Peppers stuffed with mushrooms in the oven


In the oven, you can cook with or without gravy. In the latter case, you should ensure the juiciness of the filling by adding some fresh or stewed vegetables to the composition. When cooking with sauce, cream or sour cream versions are the most suitable.

We prepare the necessary products. My vegetables and fillets, dry them. Rice is washed in several waters, dried.

Chicken fillet cut into small cubes. You can, of course, pass it through a meat grinder, but the fillet cut into pieces in the finished dish will be more juicy. Finely chop the onion and garlic. Boil the rice until half cooked and drain the water through a colander.

Add cooled rice to minced chicken. We also send chopped onion and garlic there, salt, pepper and mix thoroughly. The filling is ready.

Now let's prepare the peppers. For each vegetable, cut off the “lid” with the stalk. Scoop out the seeds with a knife or hands. Then we pour boiling water over the peppers so that they do not become so fragile and do not break when we fill them with stuffing.

We rub the zucchini on a coarse grater and spread evenly on the bottom of a wide pan with a thick bottom.

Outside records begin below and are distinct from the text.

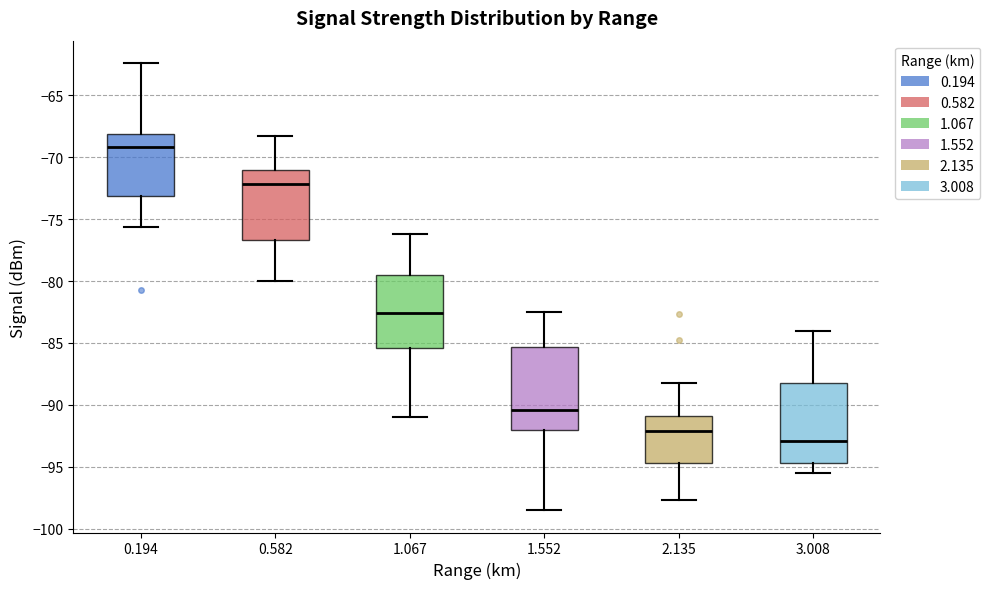

Reading left to right, read every box against the y-axis: the position of its median line, the range the box covers, and the ends of its whiskers. The values are not printed on the chart, so give them approximately, as read against the axis.

0.194: median -69.0, box -73.0 to -68.0, whiskers -75.5 to -62.5
0.582: median -72.0, box -76.5 to -71.0, whiskers -80.0 to -68.5
1.067: median -82.5, box -85.5 to -79.5, whiskers -91.0 to -76.0
1.552: median -90.5, box -92.0 to -85.5, whiskers -98.5 to -82.5
2.135: median -92.0, box -94.5 to -91.0, whiskers -97.5 to -88.0
3.008: median -93.0, box -94.5 to -88.0, whiskers -95.5 to -84.0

Finely stuff each pepper. The filling should be exactly to the edge of the pepper. Stuffed peppers are placed in a saucepan on a zucchini "pillow" vertically - slices up.

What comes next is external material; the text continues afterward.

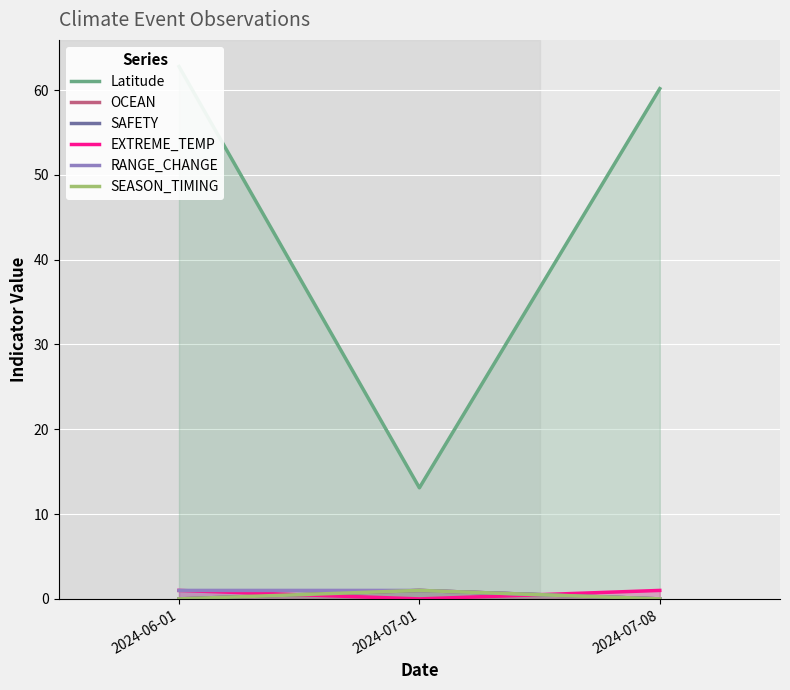

Is the value of OCEAN at 2024-07-01 greater than the value of SAFETY at 2024-06-01?

Yes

We cut 3 tomatoes into even circles, and grind the rest in mashed potatoes in a blender. Pour the peppers laid in the pan with the resulting tomato sauce, sprinkle with salt and help the tomato to seep between the vegetables with a spoon. Place the saucepan over medium heat, bring to a boil and cook covered for 10 minutes.